> Consigne:
Citez en entier, sans rien y changer, le texte sur Alanis Morissette et la maternité.

> Extrait du texte:
┌────────
La maternité est une aventure pour laquelle Alanis Morissette s'est sentie peu préparée. Dans un billet de blogue publié lundi, la chanteuse partage ses réflexions sur les défis inattendus et souvent difficiles de la vie de famille.
Alanis Morissette a accouché d'un petit garçon, Ever Imre, le 25 décembre 2010. Les premiers mois ont été les plus difficiles, relate-t-elle sur le site iVillage.com. «J'étais perplexe de constater à quel point j'étais si peu préparée pour tout ce qui était à venir. [?] Il n'y avait aucune sage-femme qui allait me montrer comment passer, à grande vitesse, d'une jeune femme compliquée et lunatique à une mère responsable. Ces choses-là demandent des mois de croissance et de réajustements. Je pensais naïvement que je serais une mère lorsque mon fils viendrait au monde.»
└────────
(Lignes contenues dans un jeu de données)
┌────────
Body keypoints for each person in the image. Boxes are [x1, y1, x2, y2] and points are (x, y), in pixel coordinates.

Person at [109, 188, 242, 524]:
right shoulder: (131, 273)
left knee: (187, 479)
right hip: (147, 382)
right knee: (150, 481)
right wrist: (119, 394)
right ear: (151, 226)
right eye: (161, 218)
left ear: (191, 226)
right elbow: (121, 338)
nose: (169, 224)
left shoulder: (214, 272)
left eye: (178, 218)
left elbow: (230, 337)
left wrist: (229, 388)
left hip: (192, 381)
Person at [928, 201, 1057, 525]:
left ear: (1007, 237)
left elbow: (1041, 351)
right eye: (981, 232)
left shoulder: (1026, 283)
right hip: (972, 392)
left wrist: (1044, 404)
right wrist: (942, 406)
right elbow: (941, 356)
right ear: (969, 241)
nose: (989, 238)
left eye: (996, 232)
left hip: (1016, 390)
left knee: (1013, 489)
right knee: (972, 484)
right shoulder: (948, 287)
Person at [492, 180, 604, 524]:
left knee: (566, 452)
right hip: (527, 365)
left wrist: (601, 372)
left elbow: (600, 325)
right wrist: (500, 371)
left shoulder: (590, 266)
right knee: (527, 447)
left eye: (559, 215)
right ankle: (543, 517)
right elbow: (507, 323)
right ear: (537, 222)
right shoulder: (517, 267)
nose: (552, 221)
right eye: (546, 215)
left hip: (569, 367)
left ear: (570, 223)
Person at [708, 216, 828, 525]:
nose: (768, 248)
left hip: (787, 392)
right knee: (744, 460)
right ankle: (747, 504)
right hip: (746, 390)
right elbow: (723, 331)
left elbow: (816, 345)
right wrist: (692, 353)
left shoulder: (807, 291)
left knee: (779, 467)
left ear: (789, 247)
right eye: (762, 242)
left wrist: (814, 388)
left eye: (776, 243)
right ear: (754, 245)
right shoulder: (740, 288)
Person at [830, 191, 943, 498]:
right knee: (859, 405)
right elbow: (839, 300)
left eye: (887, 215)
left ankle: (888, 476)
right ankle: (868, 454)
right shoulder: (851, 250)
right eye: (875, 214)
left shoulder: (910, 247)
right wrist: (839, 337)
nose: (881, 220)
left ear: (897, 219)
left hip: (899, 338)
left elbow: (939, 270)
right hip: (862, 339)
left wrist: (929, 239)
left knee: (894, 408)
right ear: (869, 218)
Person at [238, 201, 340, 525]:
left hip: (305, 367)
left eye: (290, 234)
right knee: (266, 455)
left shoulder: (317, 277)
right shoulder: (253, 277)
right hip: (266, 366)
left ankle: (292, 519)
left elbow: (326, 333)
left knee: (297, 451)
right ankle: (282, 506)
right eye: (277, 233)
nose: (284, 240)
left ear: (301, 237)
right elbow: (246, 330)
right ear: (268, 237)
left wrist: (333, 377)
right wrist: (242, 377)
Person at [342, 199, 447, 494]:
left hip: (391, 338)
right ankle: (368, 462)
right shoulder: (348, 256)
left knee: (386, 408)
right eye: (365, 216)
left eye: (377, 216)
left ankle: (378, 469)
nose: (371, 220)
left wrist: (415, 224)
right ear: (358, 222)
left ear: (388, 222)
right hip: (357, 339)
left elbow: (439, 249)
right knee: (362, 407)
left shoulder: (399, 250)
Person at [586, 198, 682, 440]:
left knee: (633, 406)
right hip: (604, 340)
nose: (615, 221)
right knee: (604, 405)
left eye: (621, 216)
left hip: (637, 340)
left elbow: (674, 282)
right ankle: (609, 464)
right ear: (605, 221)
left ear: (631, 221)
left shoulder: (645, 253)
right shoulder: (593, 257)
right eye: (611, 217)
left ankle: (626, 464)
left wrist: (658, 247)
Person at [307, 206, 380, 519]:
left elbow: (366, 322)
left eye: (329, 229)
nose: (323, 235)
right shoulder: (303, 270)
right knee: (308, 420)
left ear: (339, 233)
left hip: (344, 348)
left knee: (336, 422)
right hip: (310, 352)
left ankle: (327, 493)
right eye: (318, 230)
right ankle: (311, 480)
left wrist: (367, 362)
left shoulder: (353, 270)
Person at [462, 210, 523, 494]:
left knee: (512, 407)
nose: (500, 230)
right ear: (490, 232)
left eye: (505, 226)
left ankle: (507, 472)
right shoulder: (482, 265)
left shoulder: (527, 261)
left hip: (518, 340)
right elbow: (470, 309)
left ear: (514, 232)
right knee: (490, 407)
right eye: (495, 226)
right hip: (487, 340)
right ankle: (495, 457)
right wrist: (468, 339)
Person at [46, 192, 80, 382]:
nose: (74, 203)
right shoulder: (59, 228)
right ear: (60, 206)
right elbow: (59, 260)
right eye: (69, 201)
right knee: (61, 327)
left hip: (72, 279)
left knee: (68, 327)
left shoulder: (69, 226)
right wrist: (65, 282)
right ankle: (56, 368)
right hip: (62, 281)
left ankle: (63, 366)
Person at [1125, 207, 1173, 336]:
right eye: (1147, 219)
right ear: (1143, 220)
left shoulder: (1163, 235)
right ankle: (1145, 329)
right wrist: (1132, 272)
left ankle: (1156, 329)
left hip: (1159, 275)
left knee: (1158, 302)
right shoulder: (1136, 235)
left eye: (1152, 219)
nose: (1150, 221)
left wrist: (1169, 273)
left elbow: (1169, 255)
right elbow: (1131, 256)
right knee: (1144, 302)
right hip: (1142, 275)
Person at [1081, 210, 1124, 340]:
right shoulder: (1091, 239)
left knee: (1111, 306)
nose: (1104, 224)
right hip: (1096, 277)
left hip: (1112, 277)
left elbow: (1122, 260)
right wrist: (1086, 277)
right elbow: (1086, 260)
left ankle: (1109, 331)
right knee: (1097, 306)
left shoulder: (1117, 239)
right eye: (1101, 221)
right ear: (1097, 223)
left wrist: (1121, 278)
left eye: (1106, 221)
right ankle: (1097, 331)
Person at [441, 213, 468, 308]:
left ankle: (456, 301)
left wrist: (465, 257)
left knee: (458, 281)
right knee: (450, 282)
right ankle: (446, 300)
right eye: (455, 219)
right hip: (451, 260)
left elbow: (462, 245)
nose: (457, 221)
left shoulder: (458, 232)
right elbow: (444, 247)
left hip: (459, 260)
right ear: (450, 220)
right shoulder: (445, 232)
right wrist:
└────────
> Réponse:
La maternité est une aventure pour laquelle Alanis Morissette s'est sentie peu préparée. Dans un billet de blogue publié lundi, la chanteuse partage ses réflexions sur les défis inattendus et souvent difficiles de la vie de famille.
Alanis Morissette a accouché d'un petit garçon, Ever Imre, le 25 décembre 2010. Les premiers mois ont été les plus difficiles, relate-t-elle sur le site iVillage.com. «J'étais perplexe de constater à quel point j'étais si peu préparée pour tout ce qui était à venir. [?] Il n'y avait aucune sage-femme qui allait me montrer comment passer, à grande vitesse, d'une jeune femme compliquée et lunatique à une mère responsable. Ces choses-là demandent des mois de croissance et de réajustements. Je pensais naïvement que je serais une mère lorsque mon fils viendrait au monde.»